International criminal law reflects this shift in perspective. Traditional criminal law generally frames cases as disputes between the State and the accused. But international criminal law reframes certain acts as offenses against humanity itself. Institutions such as the International Criminal Court operate on the principle that some crimes are so grave that they implicate not only individual victims but the moral conscience of the international community. Under this framework, justice is no longer exclusively about punishing offenders; it also involves acknowledging victims, preserving collective memory, and preventing future impunity.

Yet constitutional democracies remain cautious. They understand the danger of allowing collective outrage to overwhelm individual liberty. History repeatedly demonstrates that governments invoking “public welfare” or “justice” can become instruments of persecution if procedural safeguards disappear. Without due process, even noble causes may evolve into authoritarian practices. This is why constitutional systems insist that the rights of the accused must still be respected, even in emotionally charged or politically divisive cases.

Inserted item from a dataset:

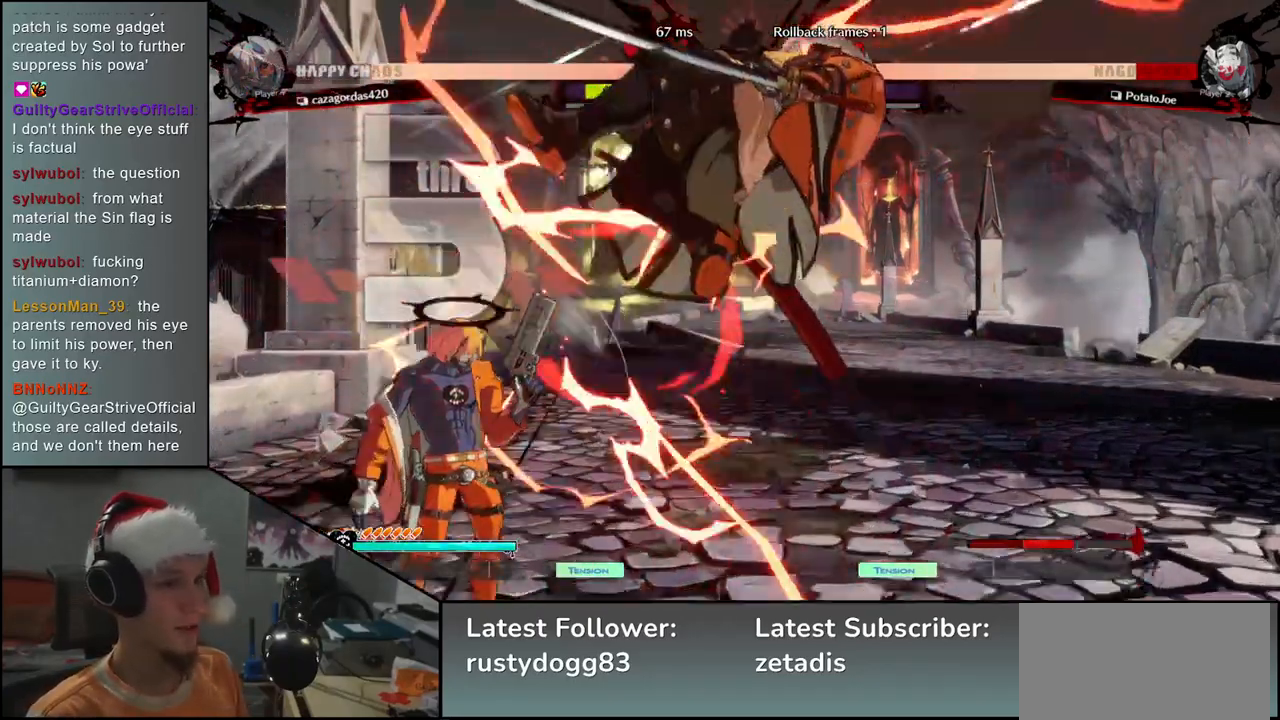
{"buttons": [], "left_stick": "down-right", "events": [[450, "left_stick", "down-right"]]}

At the same time, there is also danger in the opposite extreme. If society becomes so focused on procedural protections that accountability becomes nearly impossible, public trust in institutions erodes. Victims begin to feel invisible. Justice appears selective or inaccessible. Constitutional rights may then be perceived not as instruments of liberty but as shields for impunity. The law therefore stands in a constant struggle to maintain equilibrium between liberty and accountability, between individual protection and collective justice.

This same constitutional tension exists beyond criminal law. In expropriation, for example, the Constitution protects private property while simultaneously recognizing the State’s authority to take land for public use upon payment of just compensation. Neither the individual property owner nor the collective needs of society absolutely prevail. Instead, the Constitution attempts to balance both through due process and fairness. Modern constitutional democracy operates on this same balancing principle across many areas of law.

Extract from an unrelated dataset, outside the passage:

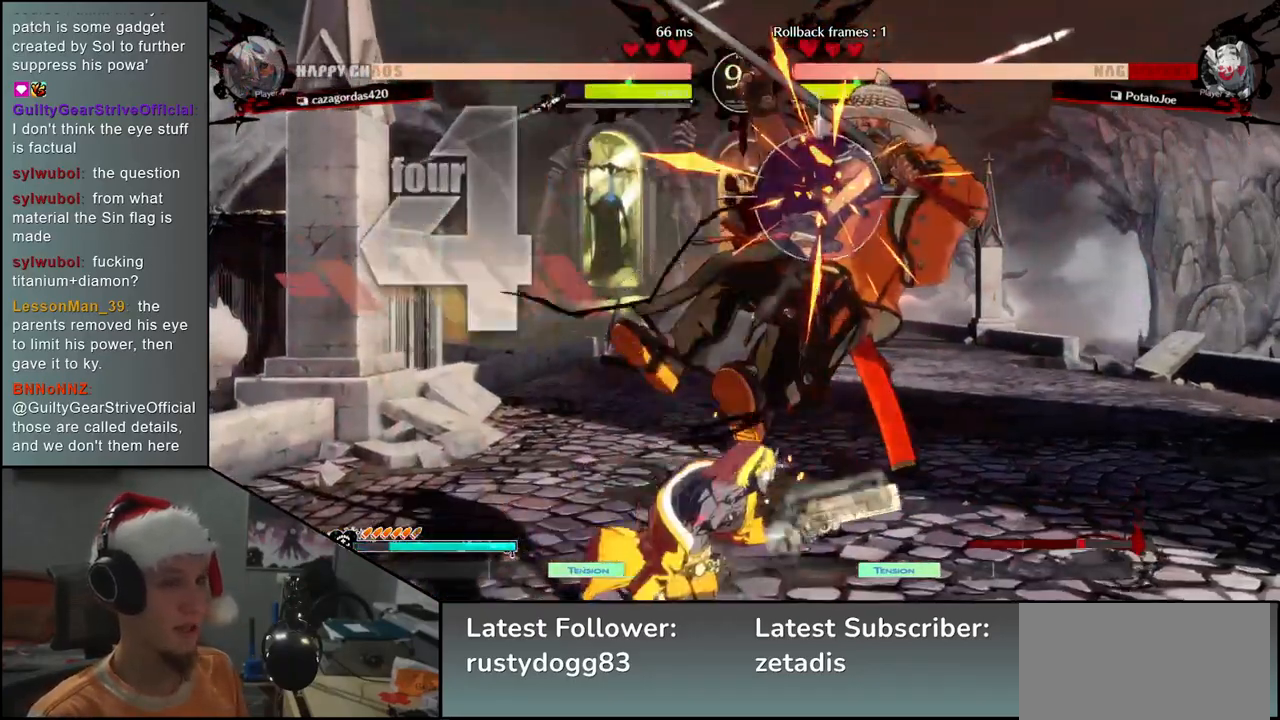
{"buttons": [], "left_stick": "down-right", "events": []}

Ultimately, the controversy surrounding Bato is not merely about one senator, one arrest, or one procedural remedy. It is part of a larger constitutional conversation about the direction of democratic society itself. The real issue is whether a constitutional order can simultaneously protect the liberty of the accused while honoring the rights of victims and society’s demand for justice. That tension may never fully disappear because it reflects the very complexity of human civilization. Constitutional democracy survives not by choosing only liberty or only collective justice, but by continually attempting to reconcile both within the rule of law.